Outro fator relevante para a Web Semântica é a capacidade de a partir de um conjunto de informações declaradas, determinar (i.e. inferir) outras informações relacionadas e, seguramente, considerá-las como se tivessem sido declaradas. A inferência é o processo que relaciona dois pedaços de informação (possivelmente declarados por pessoas distintas) de forma a extrair conclusões que vão para além dos factos declarados. Por exemplo, alguém declara que “adultos são aqueles cuja idade é igual ou superior a 18 anos” e outra pessoa declara que “a Joana tem 19 anos”. Através de um processo de inferência é possível juntar as duas declarações e concluir que “a Joana é adulta” e usar essa nova informação como tendo sido declarada explicitamente para, por exemplo, responder à pergunta “Quem é adulto?”.
Na Web Semântica em geral e, em RDF(S) em particular, o significado dos dados advém tipicamente da especificação de regras que representam padrões de inferência sobre os recursos usados para descrever os dados. Esta solução é considerada como sendo bastante elegante e robusta para a compreensão do significado dos novos dados. Para demonstrar isto, vamos recorrer à base de conhecimento (i.e. conjunto de dados e esquema) usada como exemplo no artigo anterior e graficamente representada na Figura 1.
Propagação da Classificação de Instâncias
Em RDFS uma hierarquia de classes é especificada pelo adição de triplos na forma:
c1 rdfs:subClassOf c2
onde c1 e c2 são duas classes (i.e. recursos instâncias de rdfs:Class), sendo c1 subclasse de c2. Contudo, qual é o significado de dizer que uma classe (e.g. ex:Pessoa) é subclasse de outra classe (e.g. ex:SerVivo)? Informalmente, e usando uma linguagem corrente, significa que qualquer instância i da classe c1 é também uma instância da classe c2. Formalmente, este significado pode ser expresso através do seguinte padrão de inferência (especificado em pseudo-código e recorrendo a triplos padrão):
SE (c1 rdfs:subClassOf c2) E (i rdf:type c1) Então (i rdf:type c2)
Ou seja, a classificação (ou tipo) de um recurso propaga-se pelas superclasses. Este significado tem uma correspondência direta na programação orientada a objetos (OO) com o conceito de subclasse.
Aplicando este padrão ao nosso exemplo, e sabendo que
ex:Pessoa rdfs:subClassOf ex:SerVivo ex:Pessoa1 rdf:type ex:Pessoa
então o triplo
ex:Pessoa1 rdf:type ex:SerVivo
é inferido, especificando que o recurso ex:Pessoa1 é uma instância da classe ex:SerVivo.
Propagação dos Relacionamentos
Em RDFS também é possível especificar uma hierarquia de propriedades pela adição de triplos na forma:
p1 rdfs:subPropertyOf p2
onde p1 e p2 são duas propriedade (i.e. recursos instâncias de rdf:Property), sendo p1 subpropriedade de p2. Ao contrário da relação rdfs:subClassOf cujo significado tem uma correspondência direta nas linguagens de programação OO, o significado de dizer que uma propriedade (e.g. ex:nome) é subpropriedade de outra propriedade (e.g. rdfs:label) não tem essa correspondência.

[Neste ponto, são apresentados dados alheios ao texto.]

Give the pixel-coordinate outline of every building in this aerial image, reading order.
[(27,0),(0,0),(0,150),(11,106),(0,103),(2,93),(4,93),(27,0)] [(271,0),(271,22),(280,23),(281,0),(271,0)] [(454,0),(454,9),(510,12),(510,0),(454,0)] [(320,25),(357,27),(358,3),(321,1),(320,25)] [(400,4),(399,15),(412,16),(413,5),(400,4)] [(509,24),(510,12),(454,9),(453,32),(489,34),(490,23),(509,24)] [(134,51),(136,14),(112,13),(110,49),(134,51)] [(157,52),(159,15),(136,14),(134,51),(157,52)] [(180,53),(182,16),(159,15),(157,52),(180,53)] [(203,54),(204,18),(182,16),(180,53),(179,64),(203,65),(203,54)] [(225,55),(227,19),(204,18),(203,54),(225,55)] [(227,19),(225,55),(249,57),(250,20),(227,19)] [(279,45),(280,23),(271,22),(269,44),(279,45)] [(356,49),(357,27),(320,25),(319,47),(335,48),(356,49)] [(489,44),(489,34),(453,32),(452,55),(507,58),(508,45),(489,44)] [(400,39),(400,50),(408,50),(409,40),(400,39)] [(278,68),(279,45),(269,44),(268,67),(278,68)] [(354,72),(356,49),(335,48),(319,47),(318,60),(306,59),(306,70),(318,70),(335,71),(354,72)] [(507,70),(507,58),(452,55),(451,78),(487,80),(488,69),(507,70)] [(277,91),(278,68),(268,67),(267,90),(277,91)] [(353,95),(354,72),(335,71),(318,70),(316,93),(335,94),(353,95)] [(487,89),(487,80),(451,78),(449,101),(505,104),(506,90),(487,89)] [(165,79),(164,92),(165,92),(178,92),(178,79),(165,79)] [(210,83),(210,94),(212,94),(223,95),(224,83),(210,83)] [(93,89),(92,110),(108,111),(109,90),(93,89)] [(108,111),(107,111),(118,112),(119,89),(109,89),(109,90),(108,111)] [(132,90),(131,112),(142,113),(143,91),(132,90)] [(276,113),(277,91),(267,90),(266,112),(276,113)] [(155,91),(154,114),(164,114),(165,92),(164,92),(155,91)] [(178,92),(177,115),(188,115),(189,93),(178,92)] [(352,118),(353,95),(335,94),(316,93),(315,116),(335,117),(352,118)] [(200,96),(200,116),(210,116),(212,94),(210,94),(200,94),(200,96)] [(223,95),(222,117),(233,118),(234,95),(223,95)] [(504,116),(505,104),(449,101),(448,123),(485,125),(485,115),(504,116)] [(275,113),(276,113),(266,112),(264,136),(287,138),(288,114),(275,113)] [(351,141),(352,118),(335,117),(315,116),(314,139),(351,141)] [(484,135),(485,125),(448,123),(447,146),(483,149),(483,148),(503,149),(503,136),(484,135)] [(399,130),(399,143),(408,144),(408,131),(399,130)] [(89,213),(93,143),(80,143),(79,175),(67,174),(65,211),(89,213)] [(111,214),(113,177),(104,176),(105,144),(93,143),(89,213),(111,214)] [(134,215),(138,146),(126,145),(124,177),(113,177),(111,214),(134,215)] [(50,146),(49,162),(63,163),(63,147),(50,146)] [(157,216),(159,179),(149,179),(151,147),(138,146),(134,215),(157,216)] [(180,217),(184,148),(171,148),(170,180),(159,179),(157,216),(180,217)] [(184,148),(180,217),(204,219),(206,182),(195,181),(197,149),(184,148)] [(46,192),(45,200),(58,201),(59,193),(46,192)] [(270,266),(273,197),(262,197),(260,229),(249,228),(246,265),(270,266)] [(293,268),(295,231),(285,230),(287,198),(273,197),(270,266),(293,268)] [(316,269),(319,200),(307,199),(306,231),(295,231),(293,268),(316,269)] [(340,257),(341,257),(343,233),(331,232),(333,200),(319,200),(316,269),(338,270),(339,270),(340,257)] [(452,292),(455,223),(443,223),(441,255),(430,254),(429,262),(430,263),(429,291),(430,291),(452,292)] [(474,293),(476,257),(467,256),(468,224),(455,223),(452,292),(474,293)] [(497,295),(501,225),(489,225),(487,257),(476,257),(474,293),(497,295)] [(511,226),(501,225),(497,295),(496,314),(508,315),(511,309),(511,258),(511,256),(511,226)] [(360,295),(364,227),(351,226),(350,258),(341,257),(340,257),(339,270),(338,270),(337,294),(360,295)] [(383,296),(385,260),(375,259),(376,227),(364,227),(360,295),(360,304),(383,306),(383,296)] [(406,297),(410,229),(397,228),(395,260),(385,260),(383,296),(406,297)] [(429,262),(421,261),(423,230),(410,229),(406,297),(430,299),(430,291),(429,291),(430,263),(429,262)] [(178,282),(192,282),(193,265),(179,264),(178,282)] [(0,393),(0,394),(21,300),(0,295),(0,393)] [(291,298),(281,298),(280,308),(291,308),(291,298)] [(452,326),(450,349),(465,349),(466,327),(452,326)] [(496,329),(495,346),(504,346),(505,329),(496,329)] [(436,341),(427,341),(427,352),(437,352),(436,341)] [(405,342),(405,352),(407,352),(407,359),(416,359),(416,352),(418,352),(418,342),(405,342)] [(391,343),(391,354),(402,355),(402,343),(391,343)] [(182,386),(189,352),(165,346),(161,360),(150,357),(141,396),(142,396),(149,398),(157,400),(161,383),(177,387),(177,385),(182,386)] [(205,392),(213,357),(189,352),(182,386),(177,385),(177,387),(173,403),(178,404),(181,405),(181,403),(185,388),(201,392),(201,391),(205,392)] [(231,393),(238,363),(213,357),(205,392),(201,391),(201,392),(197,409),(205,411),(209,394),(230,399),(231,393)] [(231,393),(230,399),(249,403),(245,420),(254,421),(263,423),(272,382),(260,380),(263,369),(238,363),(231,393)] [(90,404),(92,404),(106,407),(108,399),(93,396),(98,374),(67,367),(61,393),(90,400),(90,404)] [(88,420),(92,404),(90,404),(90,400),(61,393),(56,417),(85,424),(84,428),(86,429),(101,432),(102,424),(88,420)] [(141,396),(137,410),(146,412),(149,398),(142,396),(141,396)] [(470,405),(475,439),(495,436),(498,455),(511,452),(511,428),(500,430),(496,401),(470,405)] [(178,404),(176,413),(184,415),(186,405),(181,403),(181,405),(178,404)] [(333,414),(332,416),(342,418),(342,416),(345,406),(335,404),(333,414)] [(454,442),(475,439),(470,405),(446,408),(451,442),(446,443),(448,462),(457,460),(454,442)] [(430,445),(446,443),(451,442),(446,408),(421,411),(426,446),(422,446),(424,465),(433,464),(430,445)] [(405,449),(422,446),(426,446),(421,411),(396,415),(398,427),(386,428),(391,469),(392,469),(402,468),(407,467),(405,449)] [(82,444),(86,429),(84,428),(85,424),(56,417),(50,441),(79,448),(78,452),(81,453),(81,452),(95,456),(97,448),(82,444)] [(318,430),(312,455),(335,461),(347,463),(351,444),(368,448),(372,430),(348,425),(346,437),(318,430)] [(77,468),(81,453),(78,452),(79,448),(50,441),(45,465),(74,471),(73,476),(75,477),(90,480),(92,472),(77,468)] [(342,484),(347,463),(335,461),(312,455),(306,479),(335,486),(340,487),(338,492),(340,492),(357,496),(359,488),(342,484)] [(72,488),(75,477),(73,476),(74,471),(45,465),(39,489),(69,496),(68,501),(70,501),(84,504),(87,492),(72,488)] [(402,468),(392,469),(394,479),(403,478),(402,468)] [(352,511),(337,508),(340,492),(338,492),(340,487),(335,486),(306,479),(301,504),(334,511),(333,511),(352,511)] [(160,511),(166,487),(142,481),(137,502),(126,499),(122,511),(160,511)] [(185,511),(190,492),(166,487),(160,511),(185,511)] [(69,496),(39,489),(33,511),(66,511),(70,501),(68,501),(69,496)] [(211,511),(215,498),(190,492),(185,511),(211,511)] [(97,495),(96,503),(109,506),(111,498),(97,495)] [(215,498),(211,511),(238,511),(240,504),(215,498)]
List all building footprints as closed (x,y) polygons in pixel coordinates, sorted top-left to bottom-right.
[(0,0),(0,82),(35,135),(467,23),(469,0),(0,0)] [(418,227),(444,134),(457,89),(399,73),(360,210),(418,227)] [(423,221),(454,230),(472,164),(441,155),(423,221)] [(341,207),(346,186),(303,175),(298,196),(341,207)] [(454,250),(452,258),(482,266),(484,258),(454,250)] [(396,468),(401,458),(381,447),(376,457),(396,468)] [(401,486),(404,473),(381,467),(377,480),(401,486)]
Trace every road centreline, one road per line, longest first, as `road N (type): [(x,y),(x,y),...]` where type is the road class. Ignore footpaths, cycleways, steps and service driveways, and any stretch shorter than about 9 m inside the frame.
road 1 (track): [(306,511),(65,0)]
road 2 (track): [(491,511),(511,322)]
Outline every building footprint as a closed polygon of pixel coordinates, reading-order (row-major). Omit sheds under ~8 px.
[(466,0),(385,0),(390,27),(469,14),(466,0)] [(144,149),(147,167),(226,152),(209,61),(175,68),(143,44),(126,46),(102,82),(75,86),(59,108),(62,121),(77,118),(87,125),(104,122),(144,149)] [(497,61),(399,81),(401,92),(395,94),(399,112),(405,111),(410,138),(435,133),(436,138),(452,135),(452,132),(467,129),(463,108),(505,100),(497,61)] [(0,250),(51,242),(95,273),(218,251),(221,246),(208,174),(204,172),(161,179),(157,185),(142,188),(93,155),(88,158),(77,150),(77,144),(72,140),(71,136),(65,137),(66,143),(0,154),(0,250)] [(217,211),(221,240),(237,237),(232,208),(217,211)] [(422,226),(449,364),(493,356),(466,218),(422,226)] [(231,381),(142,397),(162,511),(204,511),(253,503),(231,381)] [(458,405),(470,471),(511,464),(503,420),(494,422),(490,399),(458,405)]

O significado formal da relação rdfs:subPropertyOf pode ser expresso através do seguinte padrão de inferência:
SE (p1 rdfs:subPropertyOf p2) E (rx p1 ry) Então (rx p2 ry)
Este padrão sugere que se dois recursos (rx e ry) estão relacionados através de uma propriedade (p1) e essa propriedade é subpropriedade de uma segunda propriedade (p2) então esses dois recursos também estão relacionados através da segunda propriedade (p2).
Aplicando este padrão ao nosso exemplo, e sabendo que
ex:nome rdfs:subPropertyOf rdfs:label ex:Pessoa1 ex:nome “Maria”
então o triplo
ex:Pessoa1 rdfs:label “Maria”
é inferido, especificando o literal “Maria” como sendo uma etiqueta (label) do recurso ex:Pessoa1. Neste sentido, existe uma propagação dos relacionamentos estabelecidos através de uma propriedade (e.g. ex:nome) para as suas superpropriedades (rdfs:label).
Classificação de Recursos
Aquando da especificação de uma propriedade, podemos também representar como é que essa propriedade pode (ou deve) ser usada. Em particular, podemos querer especificar (i) o seu domínio, ou seja, a que classe(s) pertence(m) as instâncias às quais se aplica a propriedade; e (ii) o seu contradomínio, ou seja, a que classe(s) deve(m) pertencer as instâncias ou literais usados como valores da propriedade. Como descrito no artigo anterior, isto pode ser feito através do uso respetivo das propriedades rdfs:domain e rdfs:range em triplos na forma:
p rdfs:domain d p rdfs:range r
Isto significa que a relação p serve para relacionar instâncias da classe d (o domínio) com instâncias da classe r (o contradomínio). Ambas as classes (d e r) não necessitam de ser distintas nem disjuntas. Assim, o significado formal da relação rdfs:domain pode ser expresso através do seguinte padrão de inferência:
SE (p rdfs:domain d) E (rx p ry) Então (rx rdf:type d)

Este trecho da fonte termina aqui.